> _QUOTED PASSAGE_:
>>>>

Partner payouts at the Big Four consultancies are falling as demand for professional services declines and firms increase the number of partners.
At EY, partner payouts in the UK, where the global consulting and accountancy firm is headquartered, were down 5% this year. UK partners received an average of £723,000 ($938,000) compared to £761,000 ($987,000) the previous year.
The firm said in a press release that the decrease in pay reflected a rise in the number of partners during the 2024 financial year. EY now has 903 partners as of June 2024, up from 866 at the same point in 2023, the FT reported.
Revenue growth at EY fell from 16% in the previous financial year to just 3% in FY2024. The drop in performance was driven by declines in some of EY's key divisions, with its consulting and strategy business decreasing by 4% and transactions decreasing by 13%.
"With depressed UK and global deal activity and weak levels of corporate confidence during FY24, we have responded to the market to ensure we have the right platform for continued long-term growth and profitability," said Hywel Ball, EY's outgoing UK managing partner.
Senior employees at the Big Four consultancies, which are all privately held, can be promoted to partner status, and some are offered equity ownership in the business. In addition to salary and bonuses, equity partners traditionally receive a share of annual profits.

<<<<

> _DATASET EXCERPTS_:

>>>>

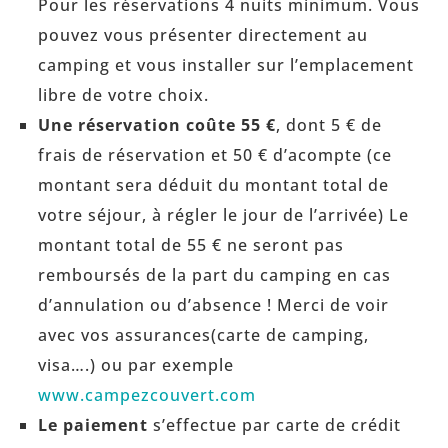
Pour les réservations 4 nuits minimum. Vous
pouvez vous présenter directement au
camping et vous installer sur l’emplacement
libre de votre choix.
Une réservation coûte 55 €
, dont 5 € de
frais de réservation et 50 € d’acompte (ce
montant sera déduit du montant total de
votre séjour, à régler le jour de l’arrivée) Le
montant total de 55 € ne seront pas
remboursés de la part du camping en cas
d’annulation ou d’absence ! Merci de voir
avec vos assurances(carte de camping,
visa….) ou par exemple
www.campezcouvert.com
Le paiement
s’effectue par carte de crédit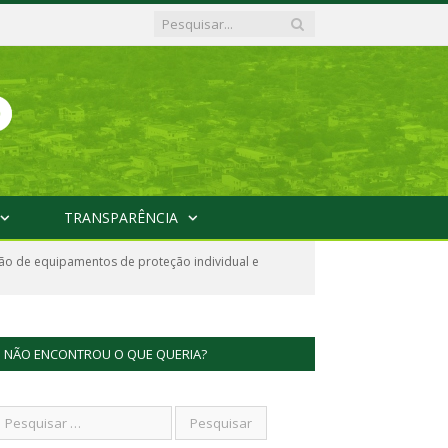
TRANSPARÊNCIA
ção de equipamentos de proteção individual e
NÃO ENCONTROU O QUE QUERIA?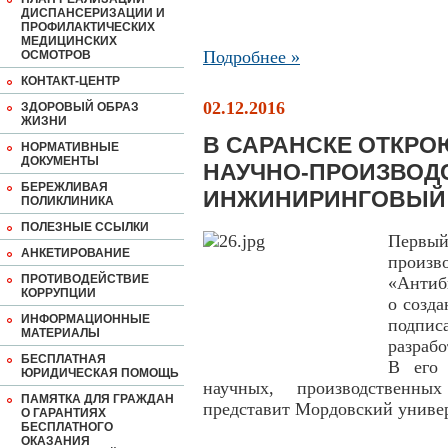
ДИСПАНСЕРИЗАЦИИ И
ПРОФИЛАКТИЧЕСКИХ
МЕДИЦИНСКИХ
Подробнее »
ОСМОТРОВ
КОНТАКТ-ЦЕНТР
02.12.2016
ЗДОРОВЫЙ ОБРАЗ
ЖИЗНИ
В САРАНСКЕ ОТКРО
НОРМАТИВНЫЕ
ДОКУМЕНТЫ
НАУЧНО-ПРОИЗВОД
БЕРЕЖЛИВАЯ
ИНЖИНИРИНГОВЫЙ 
ПОЛИКЛИНИКА
ПОЛЕЗНЫЕ ССЫЛКИ
Первы
АНКЕТИРОВАНИЕ
произ
ПРОТИВОДЕЙСТВИЕ
«Антиб
КОРРУПЦИИ
о созд
ИНФОРМАЦИОННЫЕ
подпис
МАТЕРИАЛЫ
разраб
БЕСПЛАТНАЯ
В его 
ЮРИДИЧЕСКАЯ ПОМОЩЬ
научных, производственны
ПАМЯТКА ДЛЯ ГРАЖДАН
представит Мордовский универ
О ГАРАНТИЯХ
БЕСПЛАТНОГО
ОКАЗАНИЯ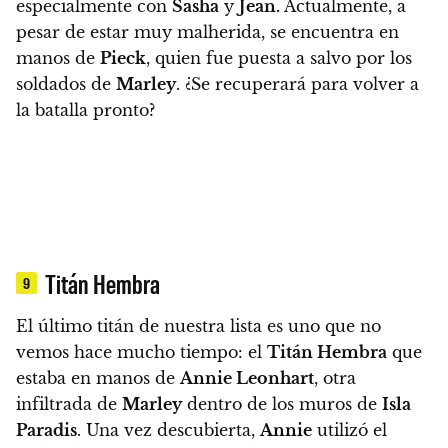
especialmente con
Sasha
y
Jean
.
Actualmente, a
pesar de estar muy malherida,
se encuentra en
manos de
Pieck
, quien fue puesta a salvo por los
soldados de
Marley
. ¿Se recuperará para volver a
la batalla pronto?
Titán Hembra
9
El último titán de nuestra lista es uno que no
vemos hace mucho tiempo: el
Titán Hembra
que
estaba en manos de
Annie Leonhart
, otra
infiltrada de
Marley
dentro de los muros de
Isla
Paradis
.
Una vez descubierta,
Annie
utilizó el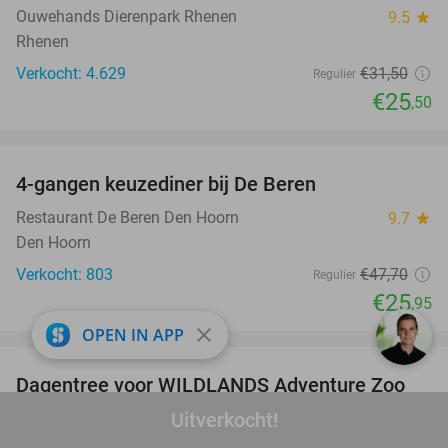
Ouwehands Dierenpark Rhenen
9.5
star
Rhenen
Verkocht: 4.629
€31
,50
Regulier
€25
,50
favorite_border
4-gangen keuzediner bij De Beren
46%
Restaurant De Beren Den Hoorn
9.7
star
Den Hoorn
Verkocht: 803
€47
,70
Regulier
€25
,95
close
favorite_border
OPEN IN APP
Dagentree voor WILDLANDS Adventure Zoo
24%
Emmen
Uitverkocht!
WILDLANDS Adventure Zoo Emmen
9.6
star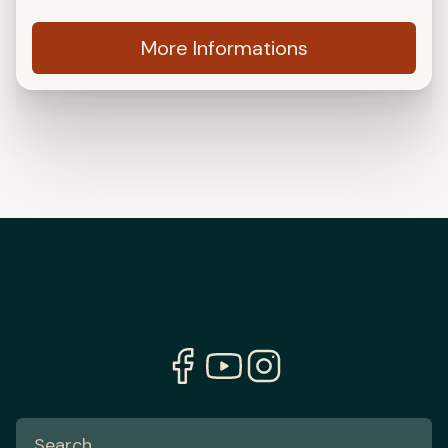
More Informations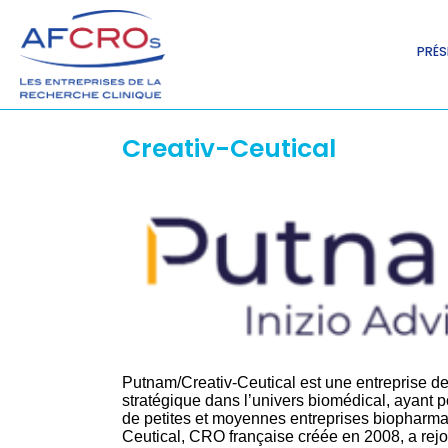
PRÉS
Creativ-Ceutical
Putnam/Creativ-Ceutical est une entreprise d
stratégique dans l’univers biomédical, ayant 
de petites et moyennes entreprises biopharma
Ceutical, CRO française créée en 2008, a rej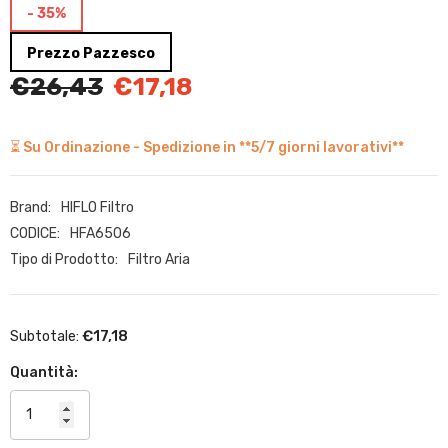
- 35%
Prezzo Pazzesco
€26,43
€17,18
⏳ Su Ordinazione - Spedizione in **5/7 giorni lavorativi**
Brand:
HIFLO Filtro
CODICE:
HFA6506
Tipo di Prodotto:
Filtro Aria
€17,18
Subtotale:
Quantità: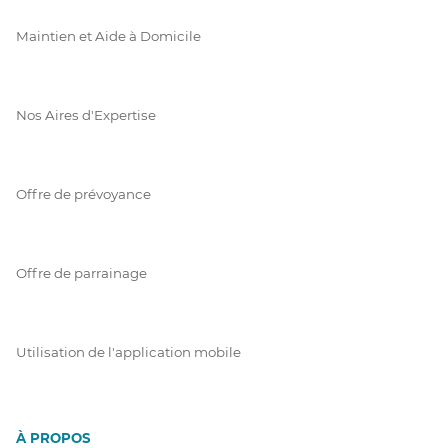
Maintien et Aide à Domicile
Nos Aires d'Expertise
Offre de prévoyance
Offre de parrainage
Utilisation de l'application mobile
À PROPOS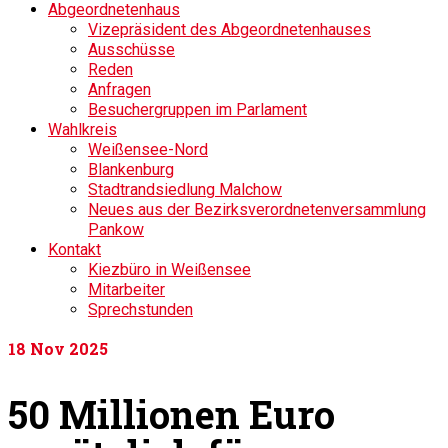
Abgeordnetenhaus
Vizepräsident des Abgeordnetenhauses
Ausschüsse
Reden
Anfragen
Besuchergruppen im Parlament
Wahlkreis
Weißensee-Nord
Blankenburg
Stadtrandsiedlung Malchow
Neues aus der Bezirksverordnetenversammlung
Pankow
Kontakt
Kiezbüro in Weißensee
Mitarbeiter
Sprechstunden
18
Nov 2025
50 Millionen Euro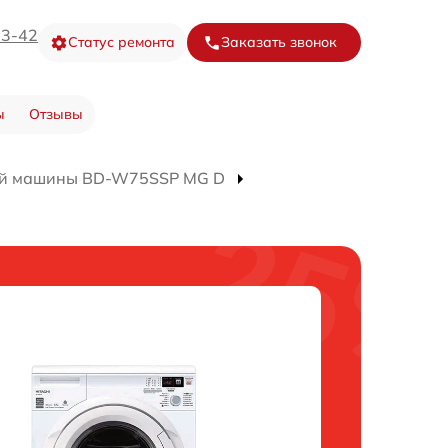
73-42
Статус ремонта
Заказать звонок
ы
Отзывы
ой машины BD-W75SSP MG D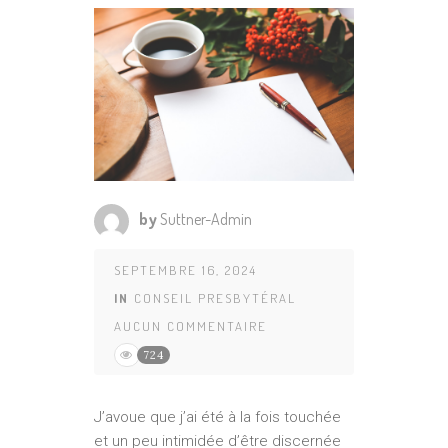
by
Suttner-Admin
SEPTEMBRE 16, 2024
IN
CONSEIL PRESBYTÉRAL
AUCUN COMMENTAIRE
724
J’avoue que j’ai été à la fois touchée
et un peu intimidée d’être discernée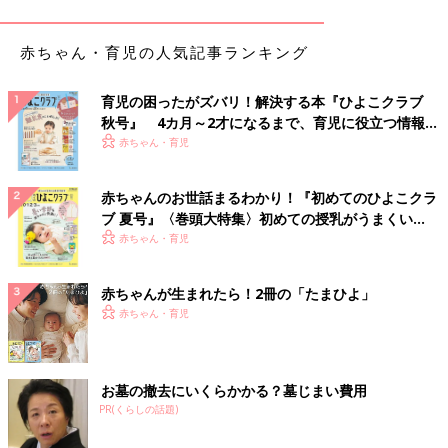
――現時点で、パタニティハラスメントに遭わないためには？
赤ちゃん・育児の人気記事ランキング
小﨑先生：まず、パタハラに遭う前に、自分の中で家族の優先順
位が高いということを、周囲にアピールしておくことが大事で
育児の困ったがズバリ！解決する本『ひよこクラブ
す。たとえば会社のパソコンの壁紙やスマホの待ち受け画面を子
秋号』 4カ月～2才になるまで、育児に役立つ情報が
どもの写真にするなど。また、横のつながりも大切です。この数
いっぱい！
赤ちゃん・育児
年で、男性の育児休暇取得率は上がっていますが、過去最高だっ
た2017年度でもたったの5.14%しかありません。
育休
を取る男性
赤ちゃんのお世話まるわかり！『初めてのひよこクラ
はまだまだマイノリティーなので、情報交換のできる仲間をつく
ブ 夏号』〈巻頭大特集〉初めての授乳がうまくい
っておいたほうがいいでしょう。ただ、各社が行う新入社員への
く！ おっぱい・ミルクの基本と夏のトラブル 解決テ
赤ちゃん・育児
アンケートでは、3割から5割の男性が育児休暇を取りたいと答え
ク
ている結果も出ているので、育児に参加したいという男性は今よ
りも増えてくると思います。
赤ちゃんが生まれたら！2冊の「たまひよ」
赤ちゃん・育児
――もし、自分がパタニティハラスメントの被害に遭っていると
感じたら？
お墓の撤去にいくらかかる？墓じまい費用
小﨑先生：パタハラがある会社には、マタハラもセクハラもパワ
PR(くらしの話題)
ハラもある可能性が高いでしょう。人を大切にできない会社だと
思ったら、転職するのがいちばん。昭和の高度成長期は、みんな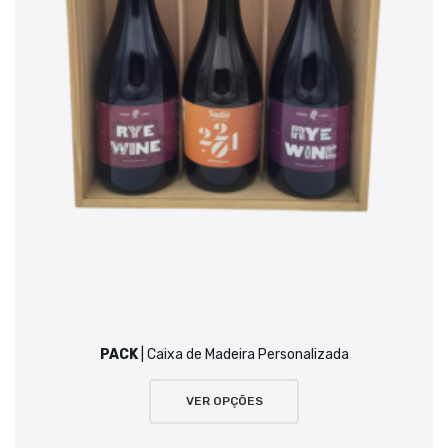
PACK
| Caixa de Madeira Personalizada
VER OPÇÕES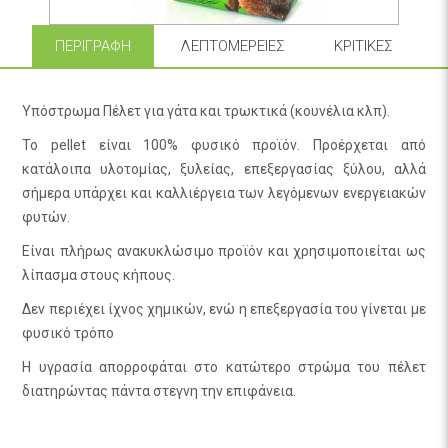
ΠΕΡΙΓΡΑΦΉ
ΛΕΠΤΟΜΈΡΕΙΕΣ
ΚΡΙΤΙΚΈΣ
Υπόστρωμα Πέλετ για γάτα και τρωκτικά (κουνέλια κλπ).
Το pellet είναι 100% φυσικό προϊόν. Προέρχεται από
κατάλοιπα υλοτομίας, ξυλείας, επεξεργασίας ξύλου, αλλά
σήμερα υπάρχει και καλλιέργεια των λεγόμενων ενεργειακών
φυτών.
Είναι πλήρως ανακυκλώσιμο προϊόν και χρησιμοποιείται ως
λίπασμα στους κήπους.
Δεν περιέχει ίχνος χημικών, ενώ η επεξεργασία του γίνεται με
φυσικό τρόπο
Η υγρασία απορροφάται στο κατώτερο στρώμα του πέλετ
διατηρώντας πάντα στεγνη την επιφάνεια.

<<<<

> _ACTIVITY LIST_:
1. In the article on Big Four partner pay, how many partners did EY have as of June 2024?
2. Please extend the article on Big Four partner pay with the passage that would follow its final sentence.

> _ANSWER SET_:
1. 903

2.
At PwC and Deloitte, partners have also seen their payouts drop this year as growth slows.
UK partners at PwC took home an average of £862,000 ($1.11 million) this financial year, 5% less than the same period in 2023. PwC reported that its total revenue growth was down to 9% compared to 16% growth in 2023.
At Deloitte, partner payouts were down by 4.5% to around £1 million ($1.3 million), leaving equity partners taking home roughly £50,000 less than the previous year.
The fall in pay comes as the Big Four — which consists of Deloitte, EY, KPMG, and PwC — attempt to balance operations following the end of the pandemic-era rush on advisory services.
Many consultancies hired rapidly to meet soaring demand in the early 2020s. As the workload slowed, revenues declined. The major firms have been making adjustments in order to balance operations, such as delaying start dates for new hires and laying off employees. However, the impact of policies is not expected to be immediate.
Despite the current slowdown in growth, many firms believe AI will provide a necessary boost to business as more companies look to consultants for advice on how best to get started and optimize their operations.